Are you interested in the project below? Awesome! PLEASE DO NOT APPLY THROUGH THE URO SITE. Instead, follow this link [https://forms.gle/hrbnmY5Dz9ZoW1bj8] to send in your application by Feb. 20th.
Honey bees are social insects with tens of thousands of bees per colony that have evolved amazing strategies to collectively solve problems. For example, they have a unique communication signal called a waggle dance that allows them to communicate the direction/distance to a rewarding resource. Scientists can "eavesdrop" on these conversations between bees and map the locations that dancing bees advertise. These maps can help us answer questions about honey bee foraging preferences across different landscapes to better understand how we can improve bee nutrition and health. However, manual analysis of videos of waggle dances takes a very long time, limiting the number of experiments we can perform and our sample size per experiment.

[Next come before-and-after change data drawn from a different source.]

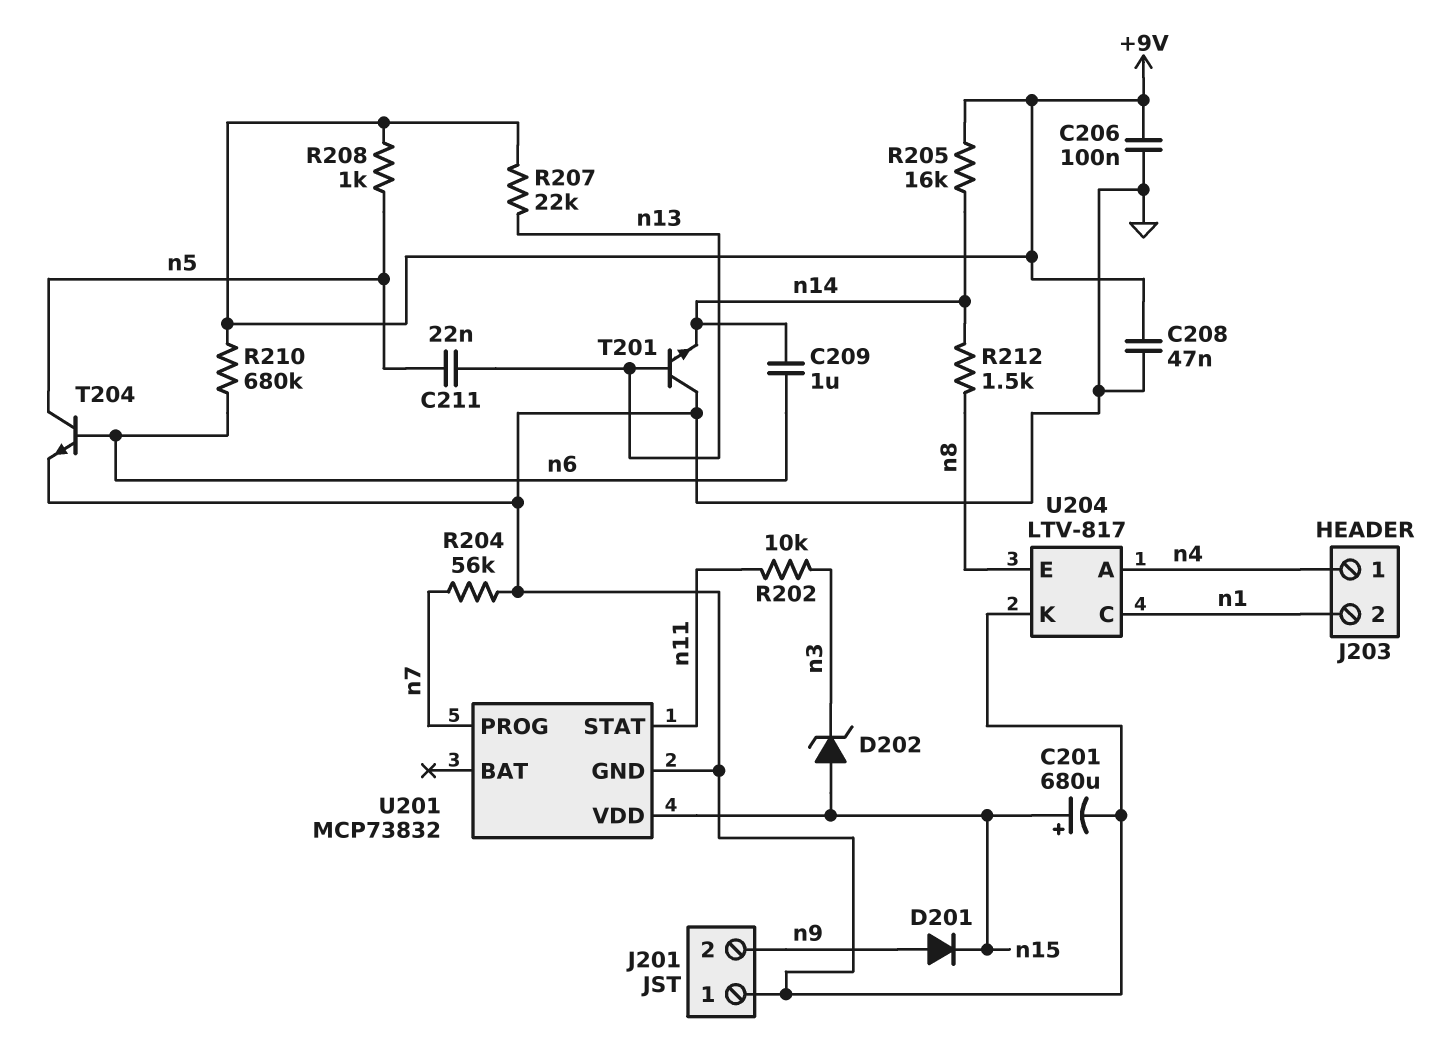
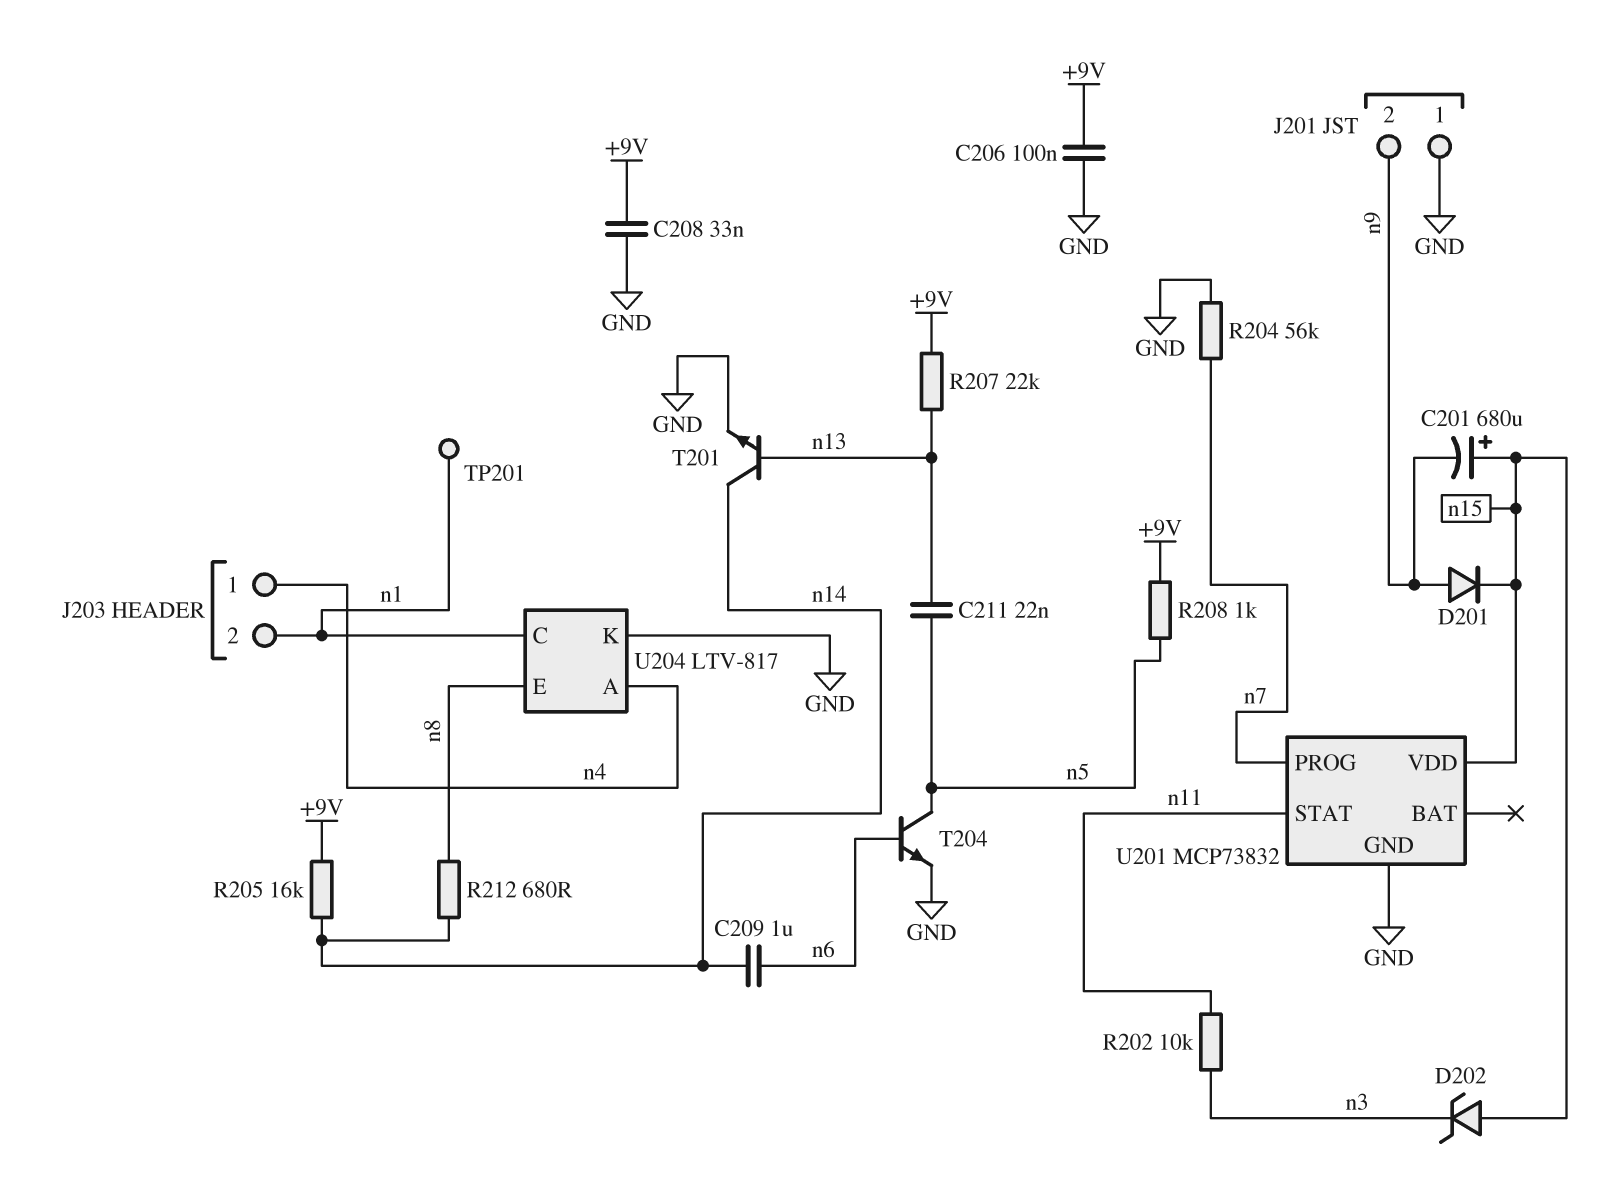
C201: 680uF (plus n15, minus GND) -> 680uF (plus n15, minus n9)
C208: 47nF (+9V, GND) -> 33nF (+9V, GND)
R210: 680k (+9V, n6) -> none
R212: 1.5k (n8, n14) -> 680 (n8, n14)
T201: NPN (B n13, C GND, E n14) -> NPN (B n13, C n14, E GND)
TP201: none -> test point (n1)

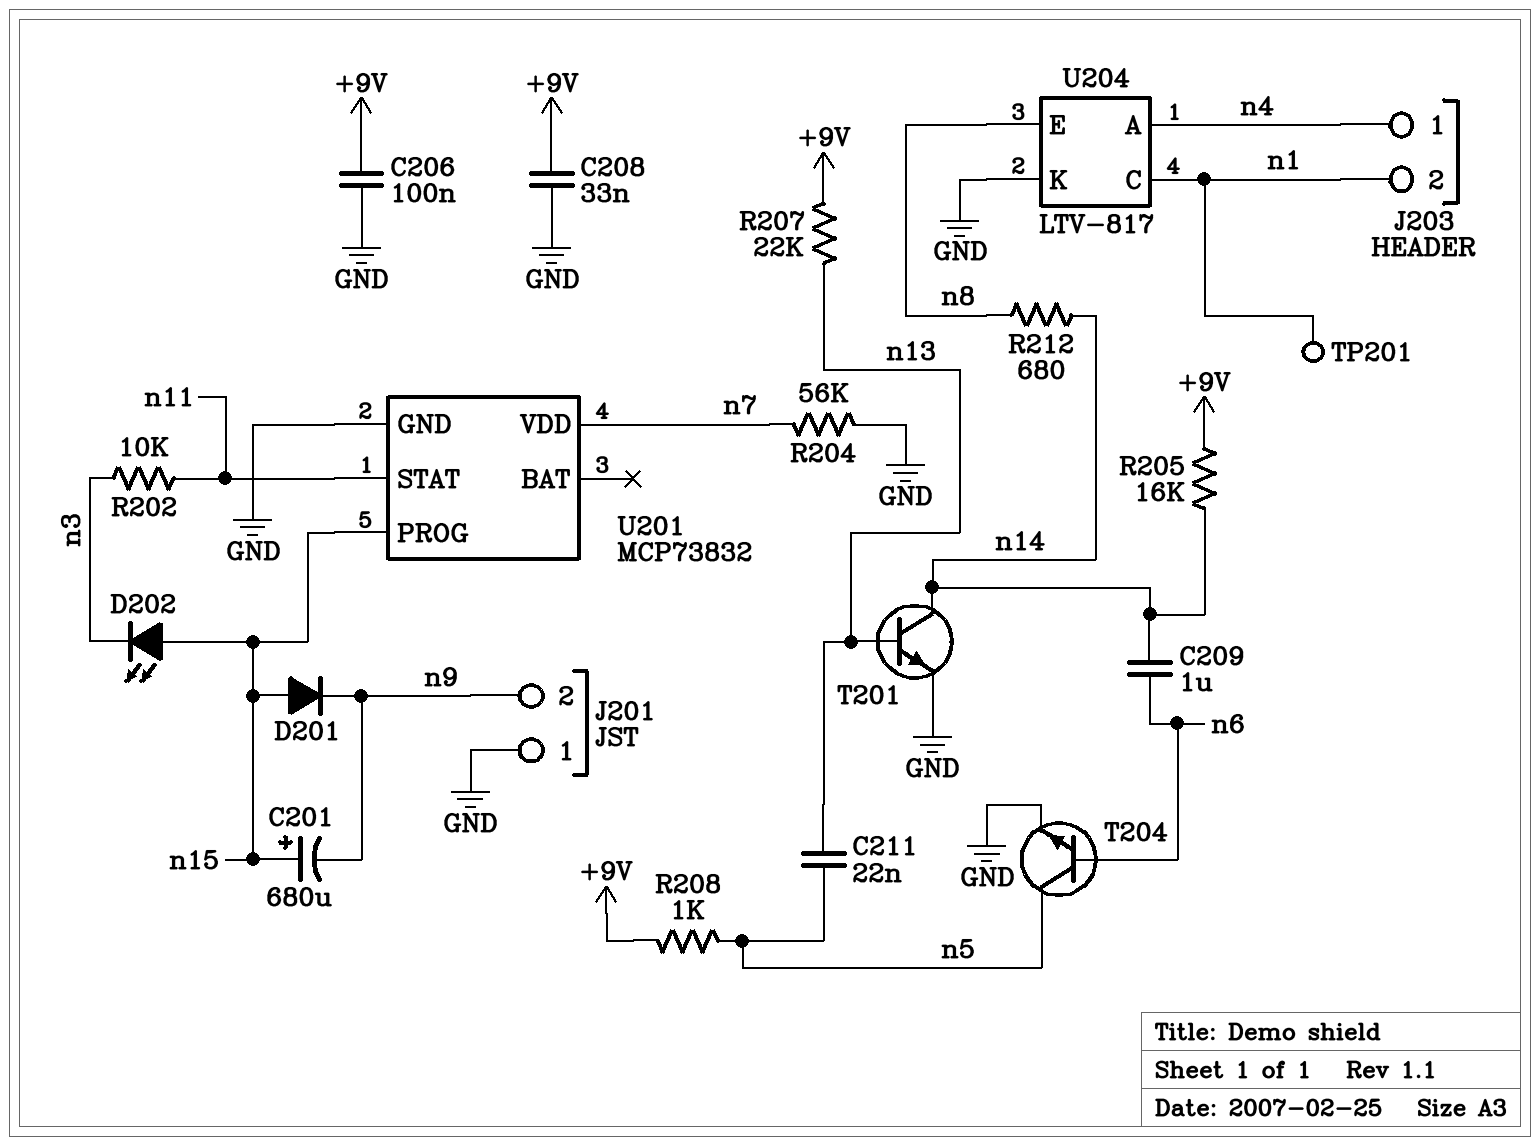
D201: diode (A n9, K n15) -> diode (A n15, K n9)
D202: zener (A n15, K n3) -> LED (A n15, K n3)
U201 pin PROG: n7 -> n15
U201 pin VDD: n15 -> n7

To deal with this problem, we have been testing and adapting code that automatically detects and decodes honey bee waggle dances. This Python code was recently developed by researchers at the University of London (https://github.com/Jreece18/WaggleDanceTracker) and uses the library OpenCV for computer vision. We have already adapted several processing steps to work with a wider range of videos (https://github.com/beelabhmc/waggle_dance_decoding). We are currently working to optimize the clustering step. The summer project will involve testing the tracking step, which extracts information about the direction and distance indicated in each dance. It will also involve testing another method for automatically decoding waggle dances that uses OpenPIV, a Python package for Particle Image Velocimetry image analysis.

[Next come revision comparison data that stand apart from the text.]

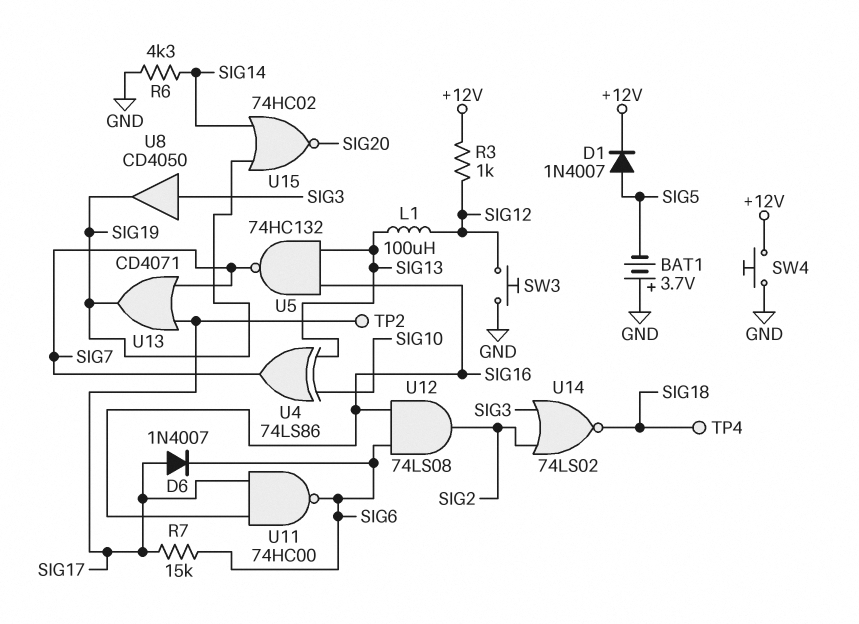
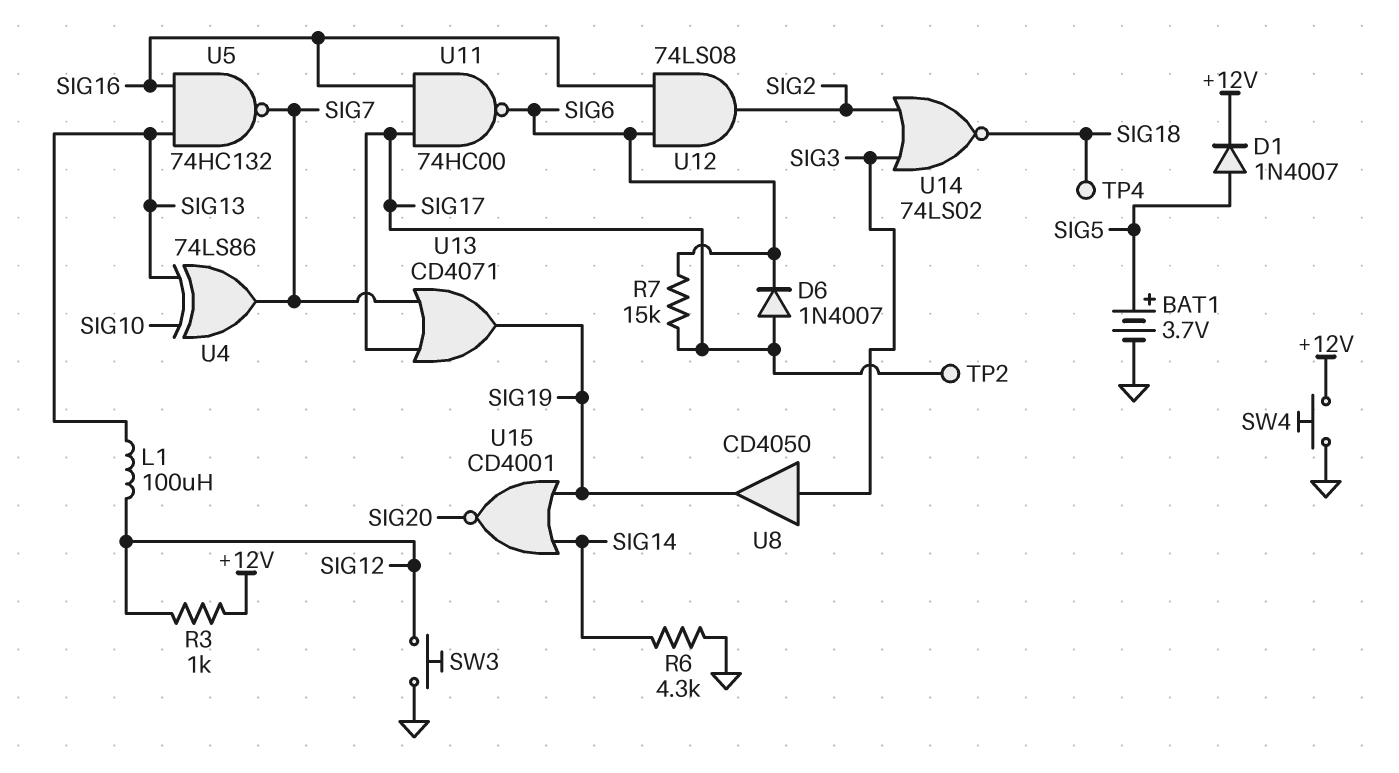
BAT1: 3.7V (plus GND, minus SIG5) -> 3.7V (plus SIG5, minus GND)
U15: NOR 74HC02 (in SIG14, in SIG19, out SIG20) -> NOR CD4001 (in SIG14, in SIG19, out SIG20)

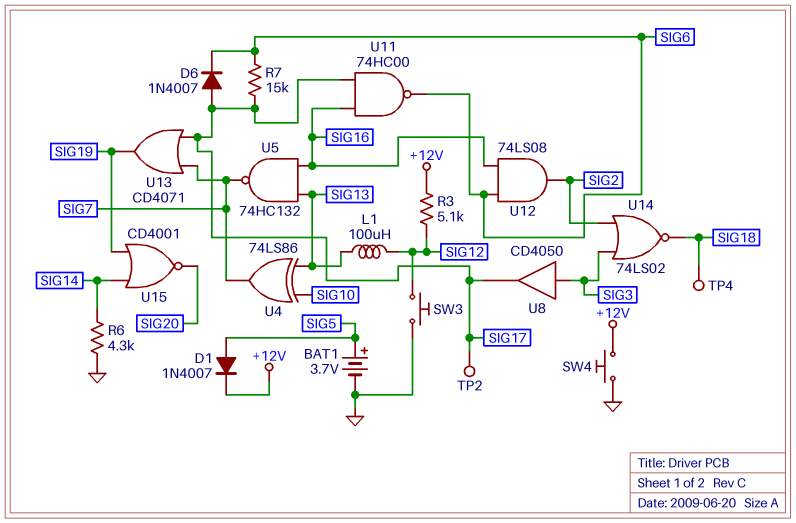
R3: 1k (+12V, SIG12) -> 5.1k (+12V, SIG12)
U8: buffer CD4050 (in SIG3, out SIG19) -> buffer CD4050 (in SIG3, out SIG17)

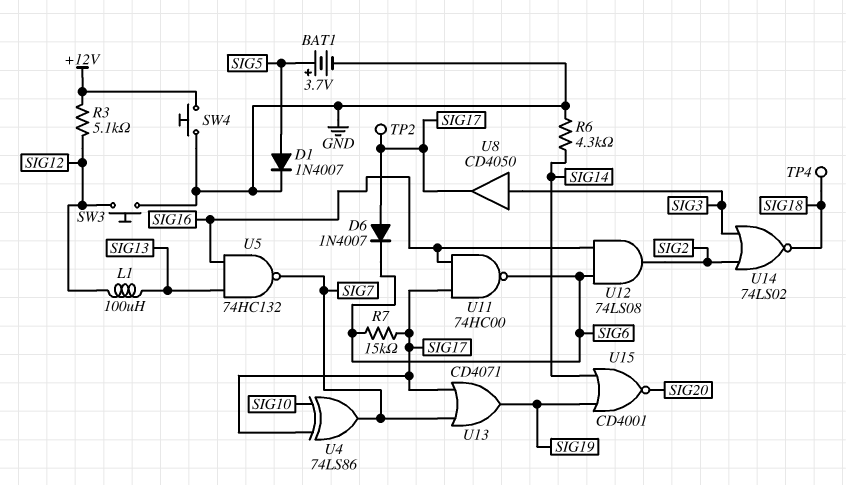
D1: diode 1N4007 (A SIG5, K +12V) -> diode 1N4007 (A SIG5, K GND)
U4: XOR 74LS86 (in SIG10, in SIG13, out SIG7) -> XOR 74LS86 (in SIG10, in SIG17, out SIG7)

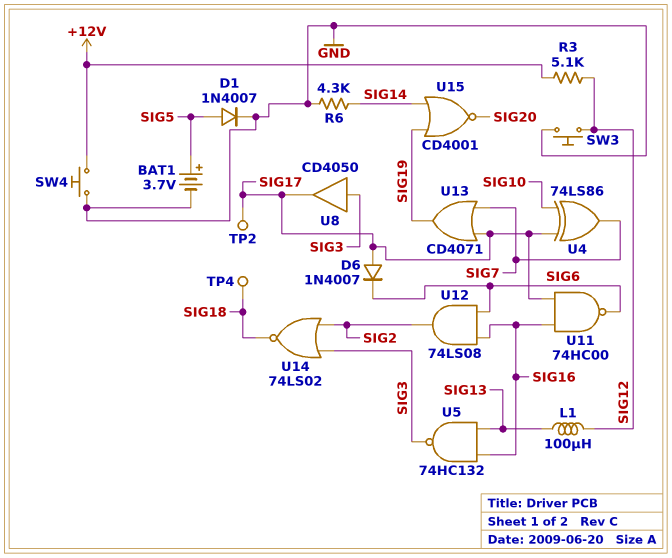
R7: 15k (SIG6, SIG17) -> none
U5: NAND 74HC132 (in SIG13, in SIG16, out SIG7) -> NAND 74HC132 (in SIG13, in SIG16, out SIG3)

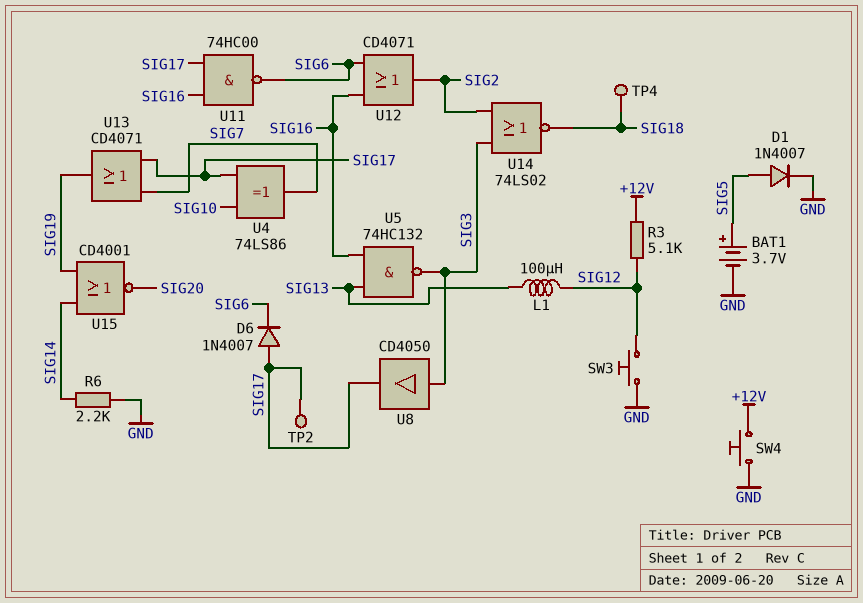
R6: 4.3k (GND, SIG14) -> 2.2k (GND, SIG14)
U12: AND 74LS08 (in SIG6, in SIG16, out SIG2) -> OR CD4071 (in SIG6, in SIG16, out SIG2)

When we have results showing high accuracy of both waggle dance detection and extracted direction/distance information, we plan to organize/release our version of the code so that other honey bee researchers can easily use it to answer questions about honey bee foraging behavior. We will also also use it to automatically analyze our videos of waggle dances from the Bernard Field Station. We will then combine our dance mapping results with data from another project in the Bee Lab, mapping flowers from aerial drone images, to assess how the distribution of flowers affects honey bee recruitment behavior.
The HMC Bee Lab is an interdisciplinary group that includes students from Biology, CS, Math, Engineering, and other fields studying a wide variety of questions about collective decision-making in both bees and ants. In this lab you will develop new skills and get a sense of many different kinds of research and approaches to answering questions. You could also potentially continue your work in a senior thesis project, present at regional or national conferences, and/or co-author a publication.